** Exercise input follows **

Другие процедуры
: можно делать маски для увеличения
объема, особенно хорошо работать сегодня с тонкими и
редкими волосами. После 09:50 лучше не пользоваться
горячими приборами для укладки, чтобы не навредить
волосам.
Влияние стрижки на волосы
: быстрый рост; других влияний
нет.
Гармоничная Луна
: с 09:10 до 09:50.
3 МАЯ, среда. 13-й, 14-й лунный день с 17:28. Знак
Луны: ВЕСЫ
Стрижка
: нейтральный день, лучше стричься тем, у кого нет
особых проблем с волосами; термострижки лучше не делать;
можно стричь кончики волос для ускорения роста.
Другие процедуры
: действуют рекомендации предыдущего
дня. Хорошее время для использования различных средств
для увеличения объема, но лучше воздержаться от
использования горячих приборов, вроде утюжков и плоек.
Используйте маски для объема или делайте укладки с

** End of Exercise input **

◆ What you will do
The reply must consist solely of the lines from the one containing "использования горячих приборов, вроде" through the last line of the data, reproduced exactly.

◆ Exercise response
использования горячих приборов, вроде утюжков и плоек.
Используйте маски для объема или делайте укладки с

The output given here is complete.